I know that everybody has their own goals and aspirations when it comes to love. I won't judge anyone who thinks that marriage isn't worth it or who doesn't question the concept of marriage enough, but for me, I still believe that it could be worth it. I've been single for only a couple months now. Being friends with my ex seems to be working, but it's still a process to fully come back to myself.

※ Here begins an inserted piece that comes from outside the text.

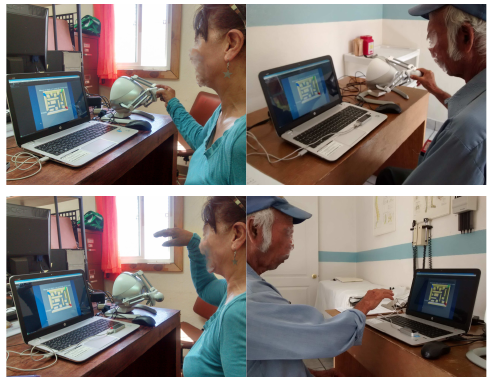
Fig. 2. Participants conducting the exercise with the Novint Falcon haptic device (above) and the Leap Motion device (below): adult with no motor impairment (left) and elder with motor impairment (right).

It's not worth it to be with someone who can't see why you value certain things that simply don't matter to them. It's also not worth it to stick around and try to convince or impose your own values onto them. I say this, but I am grateful for the experience and for the memories of my previous relationship, and it never hurts to say this if you're still in contact with the person you once loved. I've come to recognize that breaking up for good or giving ultimatums is a habit that doesn't really promote growth or positive change within your relationships (this also includes ones with family and friends). Of course, I do recognize that every situation and relationship is different and that any toxic or unhealthy dynamics may require a different solution. Nonetheless, another habit that doesn't really help in certain situations is having poor listening skills or being unwilling to learn new things. No human is perfect; I know this and understand that communication can still break down sometimes, but it's common sense to understand and recognize that how we handle tough times is what matters most.
Trust in marriage is maintained when both individuals understand that the other person can't fulfill every single need that they each have. Trust, in my experiences at least, gets easily abused when you look to excuse it by saying certain phrases too much, or by repeating certain actions without taking the time to understand how these behaviors affect the people around you. You don't always have to make your love known by simply stating it. Love can exist in the form of small gestures, gentle reminders, physical touch or acts of service. Love also doesn't have to rely solely on monetary value. Love can be expressed in a multitude of ways, and while I recognize my own default habits of how I choose to give my love, it never hurts to expand the way you express this to others.
With the way society views love today, I honestly feel like it would be an oversimplification to say that most humans don't care enough or just don't understand. Of course, a lot of people in this world are entitled to say that they truly don't know what love feels like because of how they were raised growing up. We need to stop expecting people to love each other perfectly or make people feel bad simply because they carry flaws. If there's one thing I'm starting to understand better and practice with more consistency, it's grace and forgiveness for even the worst of mistakes. People can believe in whatever they want, but in knowing my own upbringing, values and beliefs because of my parents passing down what they've been taught about God and Jesus, I do believe that God can heal more wounds than anything else on earth can.
To wrap up this post, if there's anything I've learned about myself in the experiences I've had, it's that love can either be easy or difficult depending on the choices we make with the other person in mind. Sacrifice doesn't have to be seen as a bad thing depending on what you believe is most important in life; it takes a lot of inner work or prayer to recognize that delicate balance of valuing yourself and God while also maintaining healthy relationships. It's important to choose someone who has similar values as your own. It's also important to choose someone who can enhance your better qualities and lift you up when you're at your worst, and while being able to share your vulnerabilities with your partner can allow your bond to grow more, you can't rush the process. The most worthwhile things in life take time to grow, heal and evolve.